I am thrilled to introduce all of you to the first “depth over distance” couple, Ben and Brittany. Their story is told below, in Brittany’s words, and it’s a sweet one! I hope you will be as encouraged as I am by what she has to share 🙂
Ben and I have known each other since I was 7 and he was 9. His family lived in Atlanta for a few years, and his sister became one of my very best friends. Fast forward about a decade, and you’d find me visiting his family in their new home in Colorado. They had settled on it after traversing the country doing ministry on an RV for five years. It took Ben and I by surprise when we began to have feelings for one another, not to mention the horror of how to break the news to his sister who I am still extremely close with (It all worked out. She was thrilled). As Ben and I both share the belief that dating around and dating casually is not very beneficial to us, we decided to get to know each other better for a while before we began a real relationship. Our parents were completely supportive of us and encouraged us that we were wise in waiting. As I began to learn and understand this young man who had come into my life, I hated the space between us more and more. Flights between Georgia and Colorado are around $500, so we were only able to see each other two more times before Ben embarked on his semester at YWAM, being trained and sent out on outreach as a missionary. He would be gone for six months. Everything was very unknown back then. We weren’t sure if we would be able to talk at all. I remember one night right before he left, I got real with him and basically said “you can go, and if you meet a wonderful, godly woman that captures your heart, I won’t hold you back.” We liked each other a lot at this point, but I also knew he was starting a chapter in his life that I would not be a part of. It was hard to even imagine what a relationship with him would look like across thousands of miles. Letting him go was harder than I thought it would be. I realized I was falling in love with this man as I watching him board his flight to Kona for YWAM, and I had no idea if his face would light up the same way the next time he saw me. Much to my delight, Ben and I stayed close throughout his semester away. By the time he had returned, it was obvious that this thing between us was real and that God had woven our lives together despite the distance.

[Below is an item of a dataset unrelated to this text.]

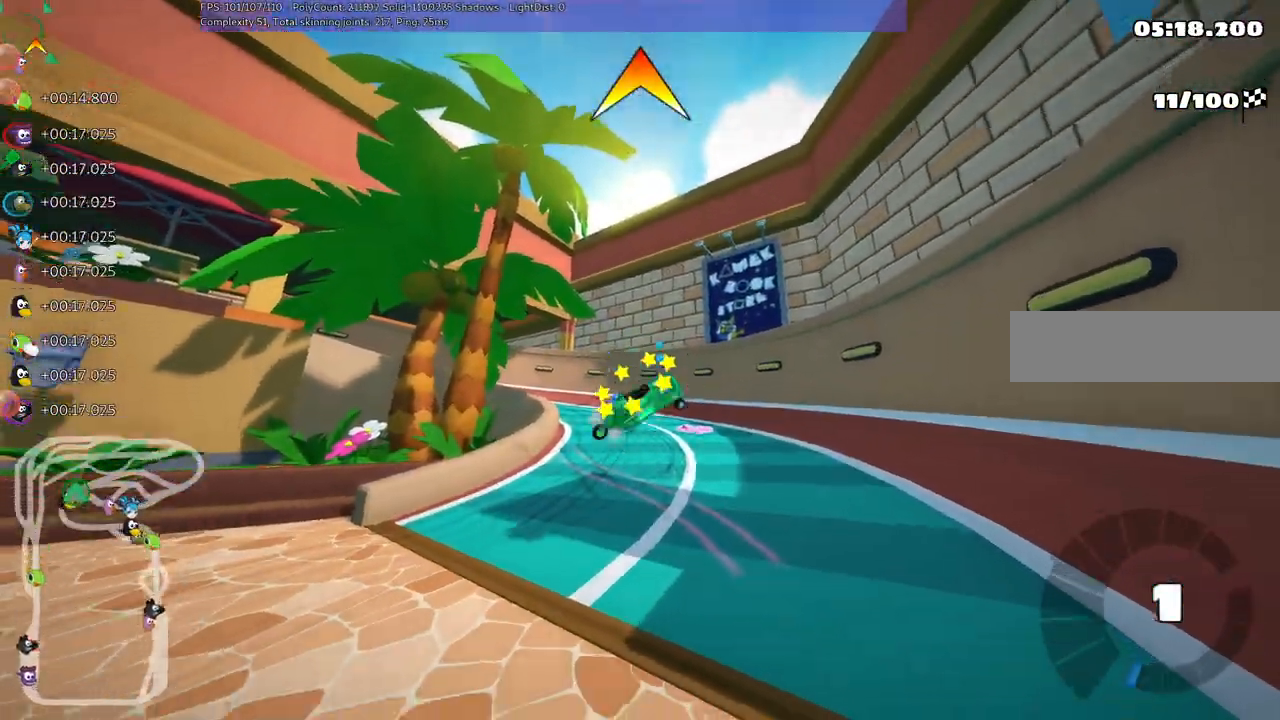
{"keys": ["up"], "events": []}
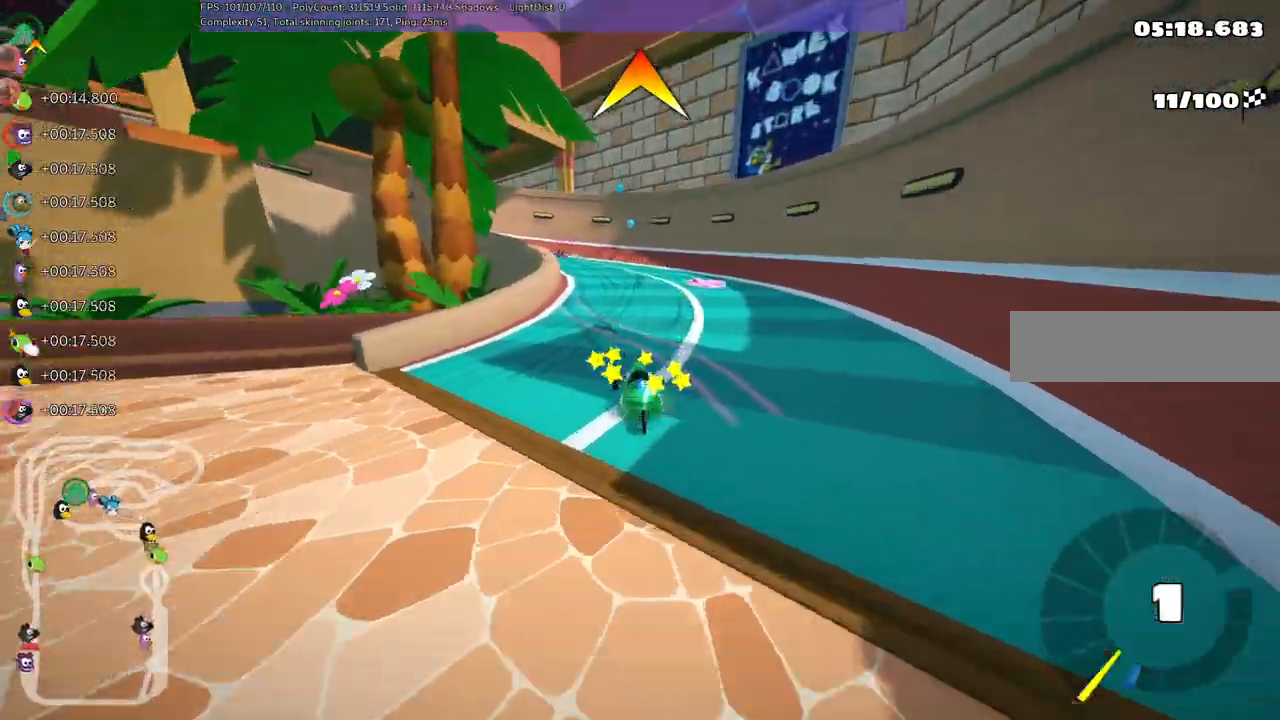
{"keys": ["up"], "events": [[200, "n", "down"], [500, "n", "up"]]}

So one year after we began to have feelings for each other, we decided to officially start dating. It was a big deal, and I think that was in part because of how far away we lived from each other. Dating long distance is an all-or-nothing kind of deal. You either put in the effort to make it work, or it won’t. After lots of praying and seeking the advice of both of our parents, Ben called my dad and asked permission to pursue me. When he asked me to be his girlfriend, it was not a casual thing. It was the first time he told me he loved me, the first time he shared that he dreamed of marrying me one day, and the first time we could be honest and praise God for the wonderful thing that is falling in love. This all happened over the phone, of course, but we cherish the memory nonetheless. Ben and I have now been dating for nine months, three of which he spent in the wilderness with little to no cell service while on his NOLS semester in the rockies. At one point I didn’t hear from him for 28 days. And although the separation comes with pain and longing, it has taught us to enjoy our time together even more. We have learned to rely even more heavily on Jesus. We learned communication skills. We were stretched but it made our relationship even stronger. There have been buckets of tears, but all of those tears are outnumbered by the dreams and hopes we have for our future.
Two years with only a few weeks spent together to show for it. I wouldn’t trade those weeks for anything. People ask me all the time “How do you date someone so far away?” or, in disbelief, “You and that Colorado guy are STILL dating??” Yep, still dating. Long distance but completely, one-hundred percent worth it. This upcoming year is bringing a lot of new things into our lives. Some of it to be experienced together, some of it apart. But in everything, God is good. He is trustworthy. I never doubt that he has a reason for all of this that has not been revealed to us yet. With the right attitude, the mystery of Gods plans can be the fun part. I am confident that one day I will go back and re-read the letters and listen to the voicemails that were often all I had of Ben to remember. I don’t ever want to become numb to the joy of just hearing his voice or holding his hand. Long distance has taught me to cherish every last bit.